APPLY WHAT YOU READ —
(A) From the forum thread on winter car storage, set down the part starting at "There seems to" and ending at "(Mar 19, 2007)".
(B) Write the next part of the forum thread on winter car storage, picking up after its final line.

------ PASSAGE SHOWN

There seems to be a difference of opinion about nearly every issue in this discussion thread. The major question I have is whether the oil should be changed before the winter or in the spring when I start driving the car again. (I'm with Rukee - driving here in NJ is out of the question from the first snow until a heavy rain after the last snow in the spring). 

I changed the oil in the spring and I've put only about 400 miles on the car since then. Is it necessary to change the oil at all?


----------



## Red Bearded Goat (Mar 19, 2007)

roy said:


> any other tips, suggestions?


IMO... snowbird down to somewhere hot and enjoy yer goat year round 
or ya could keep it in cold storage like I did last year.


----------



## 87GN06GTO07IRL (Aug 10, 2009)

^^^damn, that would make me want to cry.


----------



## roy (Jun 1, 2010)

*hibernating Goat*

I did change the oil before i put the 06 away last week, none to soon, got home today to 3' of snow! The angle of the roof is such that the snow does run off, i was worried about build up/snowload on these temporary garages.
I think an oil change is mandantory, once the good weather comes back, i plan on starting her up every couple of weeks , bring the mill up to temperature but you know this won;t burn off all the condensation, impurities & i think this stuff will build up over the winter with ,what about 10--12 start ups over the next months.
For the cost, i'll be draining the oil/filter before she goes back to terrorizing BMW's & the like. I should find some kind of detterent to throw under the hood, i back onto green belt & there;s all kinds of little creatures looking for a safe home, maybe just a rodent killer of some kind
And, Thanks for all suggestions


----------



## wwhozhot (Jun 11, 2010)

Ok guys, gotta a good friend, a gm mech. he said the worst thing you can do to a car is not drive it.. so he said if your in a cold climate make shur your antifreeze is good, keep it full of high oct. fuel, and take it for a 20 30 mile drive at least evey month if you can. Oh and put it on a battery tender.I live in cal so snow isnt a problem for me but for you guy's on the east coast,midwest i would think you could drive it on a dry, cold,(no snow melt) sunny day, snow or not,just watch out for the puddles of melted snow and salt, maybe just get on a interstate or sumthing..oh and dont spray WD on the rotors..LOL brakes and oil dont work good together...good luck...And to the guy with 2 feet of snow on his gto... shame on you!!!! i bet u use to smash your hotwheels with a hammer when u were a kid...LMAO


----------



## serotonin (Mar 15, 2010)

------------
------ DATASET EXCERPTS

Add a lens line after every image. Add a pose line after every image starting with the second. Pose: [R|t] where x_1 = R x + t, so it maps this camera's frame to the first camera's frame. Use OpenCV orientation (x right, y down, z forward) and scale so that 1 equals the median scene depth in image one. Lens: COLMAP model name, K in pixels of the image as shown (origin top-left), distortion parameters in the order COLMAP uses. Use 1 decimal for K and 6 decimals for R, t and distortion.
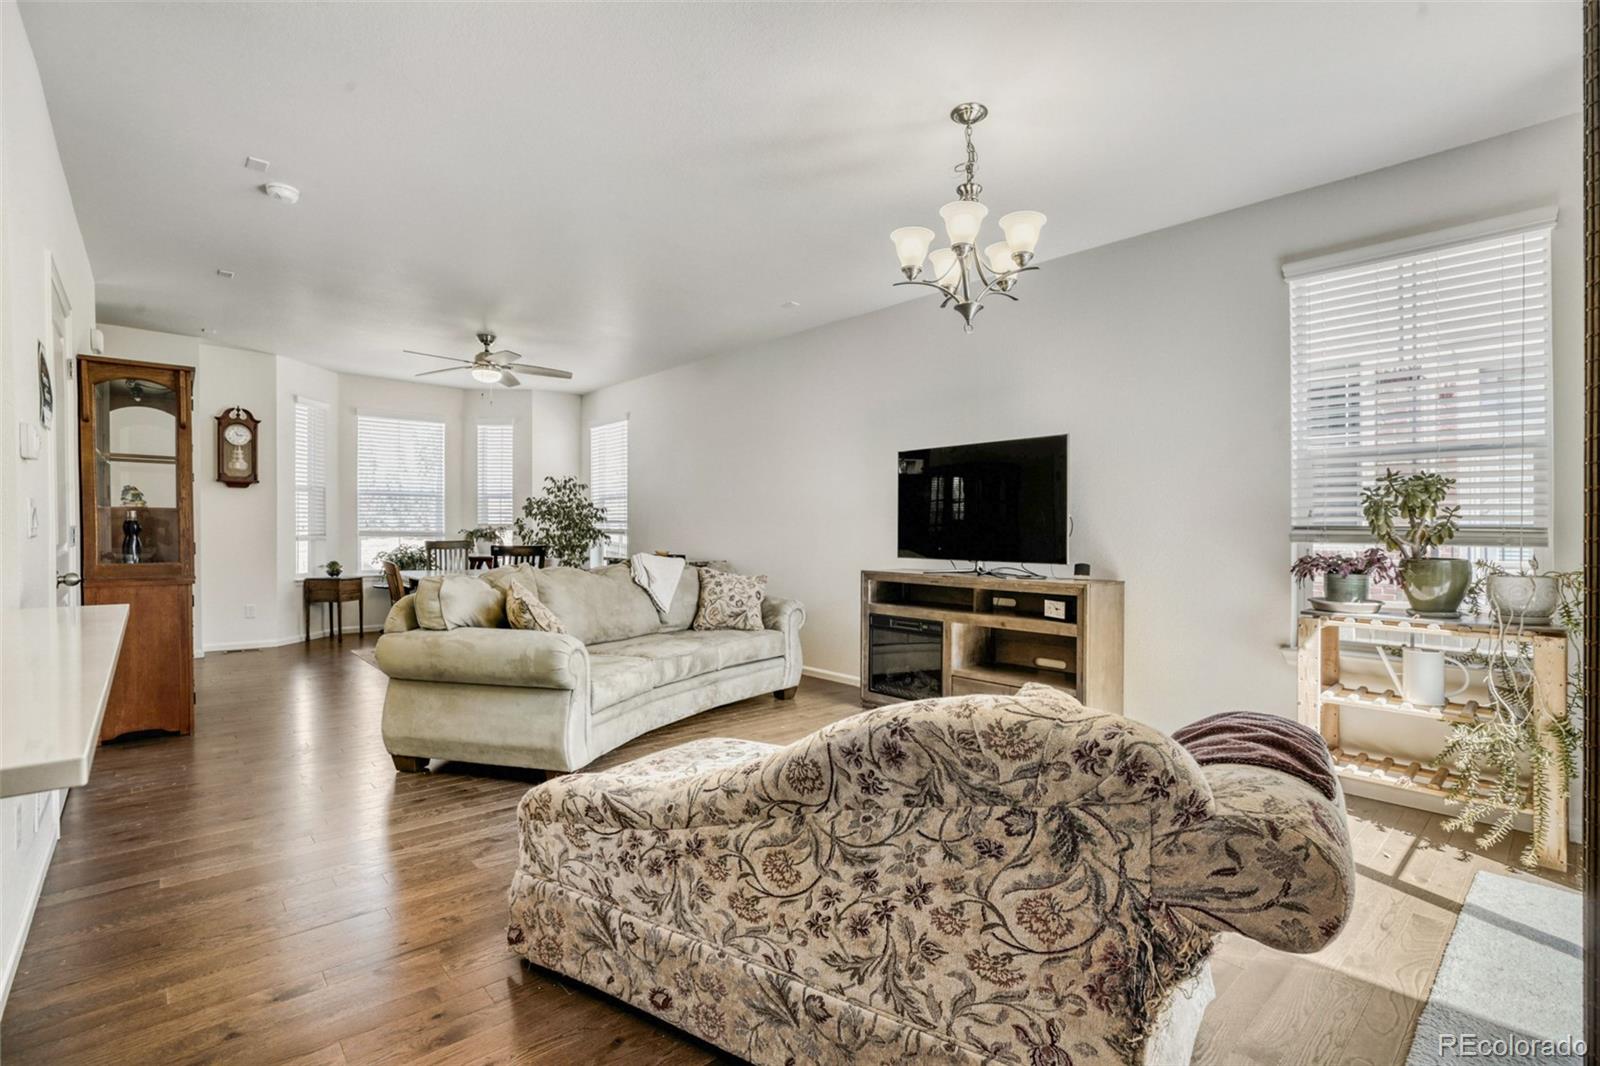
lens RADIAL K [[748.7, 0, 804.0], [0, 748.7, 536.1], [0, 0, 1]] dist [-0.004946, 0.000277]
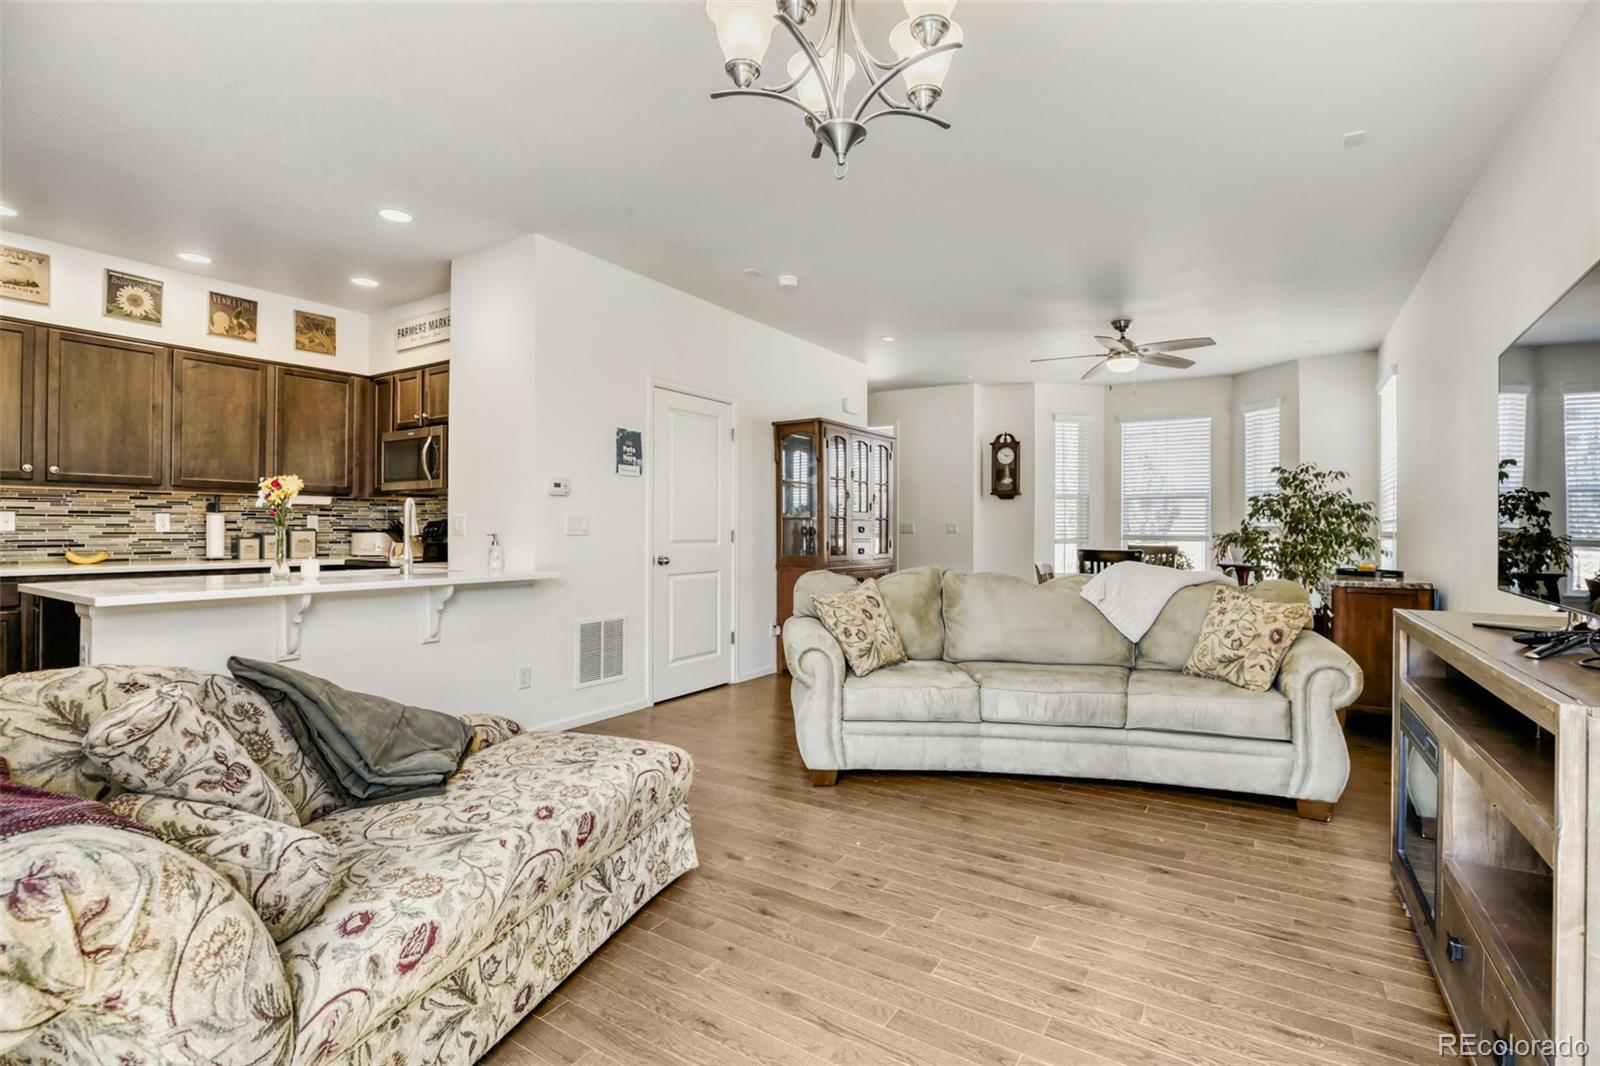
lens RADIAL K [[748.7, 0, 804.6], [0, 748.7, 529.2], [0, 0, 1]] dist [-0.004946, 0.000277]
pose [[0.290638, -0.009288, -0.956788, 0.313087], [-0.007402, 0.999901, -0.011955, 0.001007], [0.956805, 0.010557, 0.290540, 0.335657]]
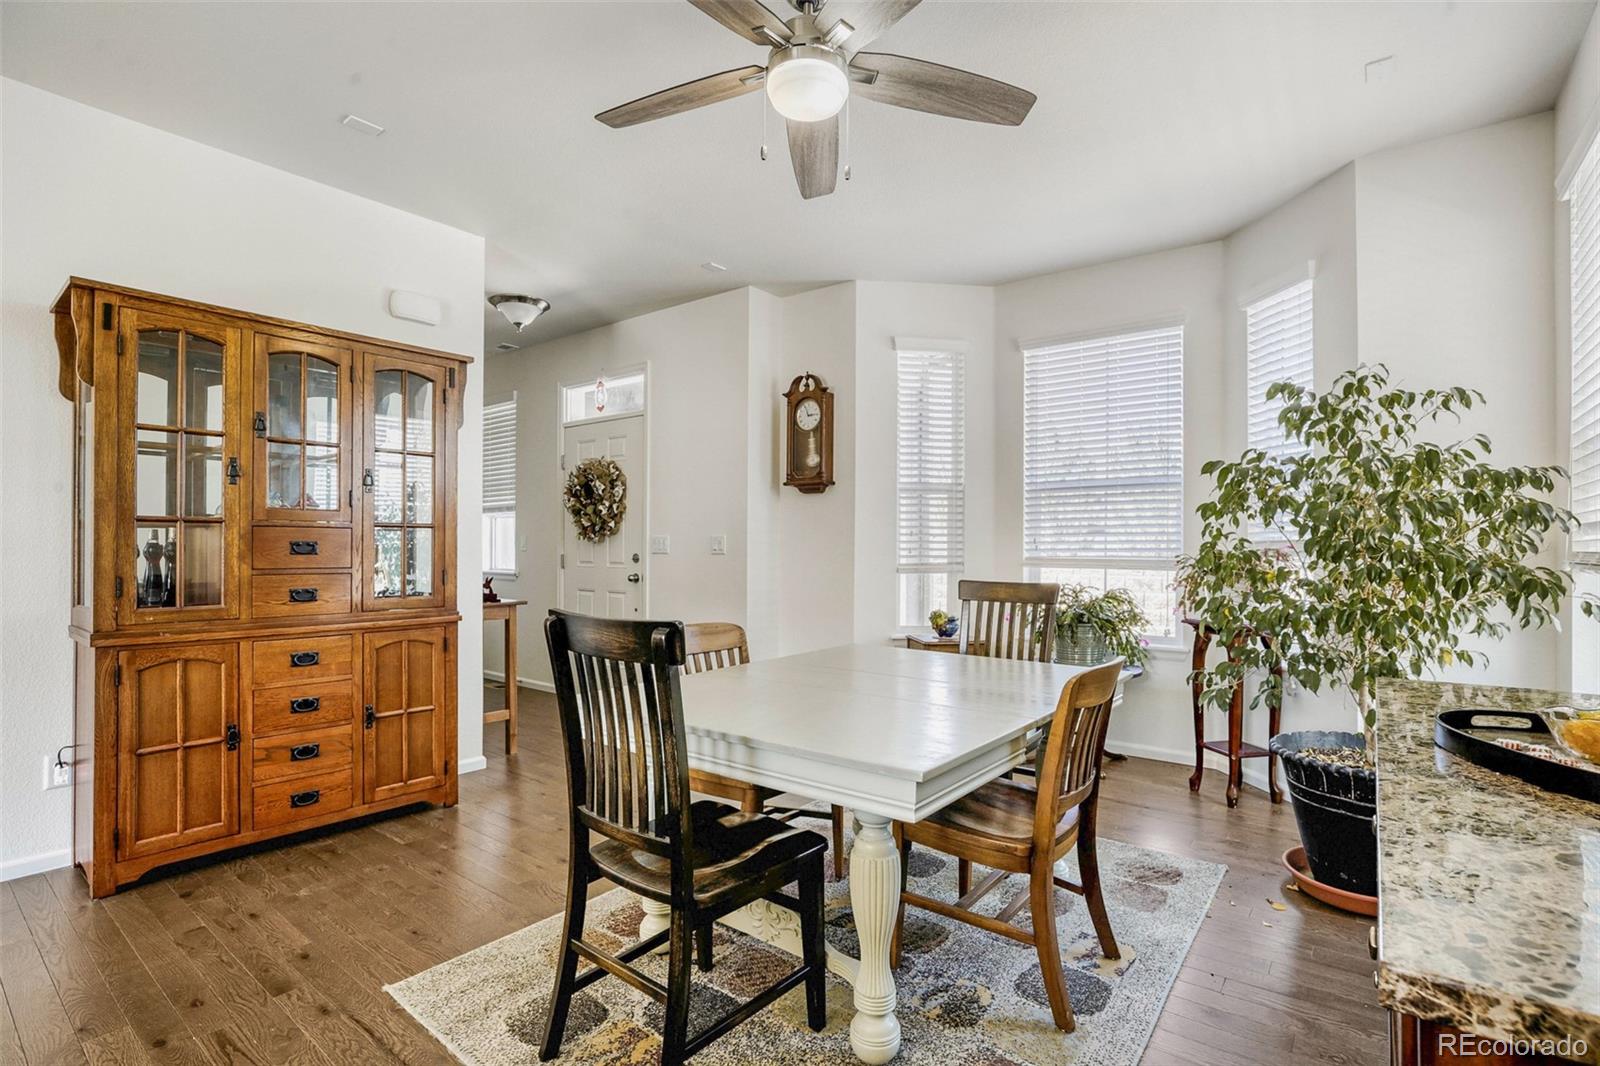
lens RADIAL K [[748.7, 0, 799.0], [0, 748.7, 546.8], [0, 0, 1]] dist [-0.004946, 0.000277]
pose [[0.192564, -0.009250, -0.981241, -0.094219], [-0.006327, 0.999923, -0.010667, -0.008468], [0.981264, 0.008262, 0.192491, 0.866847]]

------------
------ DATASET EXCERPTS

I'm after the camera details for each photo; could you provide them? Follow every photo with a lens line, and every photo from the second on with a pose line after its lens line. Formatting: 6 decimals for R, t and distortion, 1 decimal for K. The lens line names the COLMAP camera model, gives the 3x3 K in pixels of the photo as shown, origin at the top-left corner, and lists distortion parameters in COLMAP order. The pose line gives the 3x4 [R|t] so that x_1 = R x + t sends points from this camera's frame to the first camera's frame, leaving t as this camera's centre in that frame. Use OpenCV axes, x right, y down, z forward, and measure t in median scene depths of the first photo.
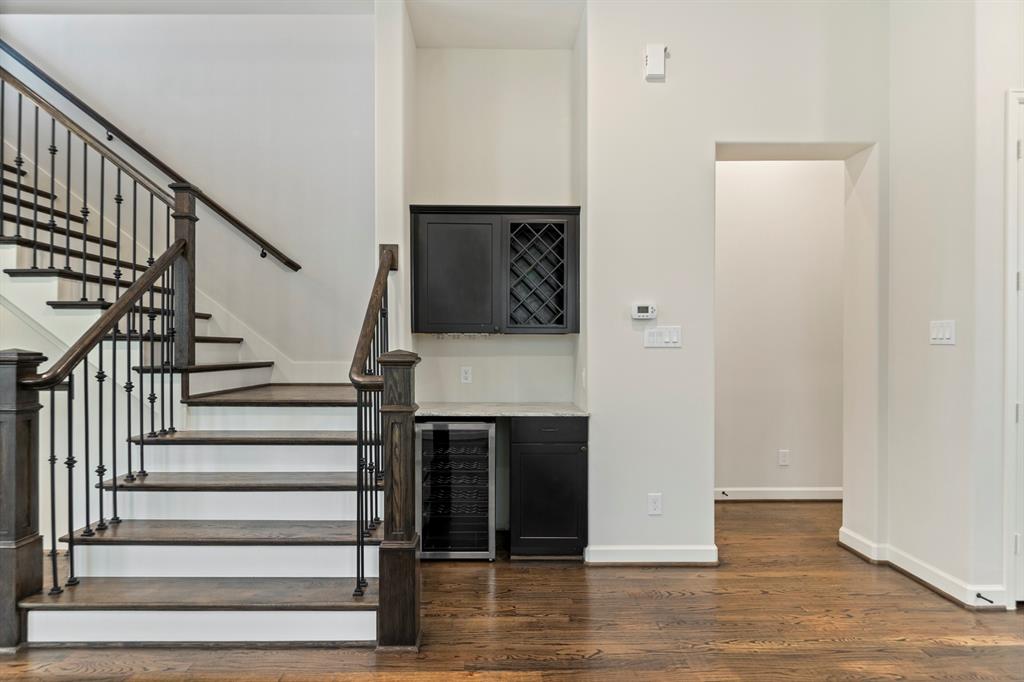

------------
------ DATASET EXCERPTS

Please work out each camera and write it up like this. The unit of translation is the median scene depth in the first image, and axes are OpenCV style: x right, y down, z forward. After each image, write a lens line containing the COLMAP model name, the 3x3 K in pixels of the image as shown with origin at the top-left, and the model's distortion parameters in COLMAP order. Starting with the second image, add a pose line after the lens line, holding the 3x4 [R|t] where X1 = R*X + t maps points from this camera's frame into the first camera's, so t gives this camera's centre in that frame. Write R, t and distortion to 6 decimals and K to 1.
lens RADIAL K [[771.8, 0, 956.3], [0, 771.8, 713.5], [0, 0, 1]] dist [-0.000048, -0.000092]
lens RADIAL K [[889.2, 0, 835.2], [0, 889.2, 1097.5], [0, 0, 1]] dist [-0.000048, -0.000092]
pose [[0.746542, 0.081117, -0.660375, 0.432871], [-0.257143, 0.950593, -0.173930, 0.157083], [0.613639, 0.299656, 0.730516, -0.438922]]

------------

EXPECTED RESULTS —
(A)
There seems to be a difference of opinion about nearly every issue in this discussion thread. The major question I have is whether the oil should be changed before the winter or in the spring when I start driving the car again. (I'm with Rukee - driving here in NJ is out of the question from the first snow until a heavy rain after the last snow in the spring). 

I changed the oil in the spring and I've put only about 400 miles on the car since then. Is it necessary to change the oil at all?


----------



## Red Bearded Goat (Mar 19, 2007)

(B)
Red Bearded Goat said:


> IMO... snowbird down to somewhere hot and enjoy yer goat year round
> or ya could keep it in cold storage like I did last year.


I don't think you could have been given a more opportune time to put that picture up.

LOL!!!!!!!!!!!!!!


----------



## Poncho Dan (Jun 30, 2009)

Man, even leaving it outside with a cover on it is hard on it. I learned that lesson with my old cars. I think its the constant moisture on the surface of the car and the water/ice evaporating underneath that rots them so quick.


----------



## Red Bearded Goat (Mar 19, 2007)

06gtoin216 said:


> ^^^damn, that would make me want to cry.


You cry much too easy, I'd cry if it were in my single car garage. 









I turned it into sharkfin goat.











wwhozhot said:


> I live in cal so snow isnt a problem..


LOL, no snow problems in Cali my azz! About 12 years ago I was working in Oakland for the months of Oct/Nov and decided to take a run one weekend to South Lake Tahoe via Rt 50. Figured it would be a nice ride thru the mountains to some adult type of entertainment at a NV stateline casino. Caltrans had set up a half dozen nazi style tire check points from White Hall to Twin Bridges and turned me around because I didn't have chains on my rental rustang. I believe the set of chains I was forced to buy are still in my old office.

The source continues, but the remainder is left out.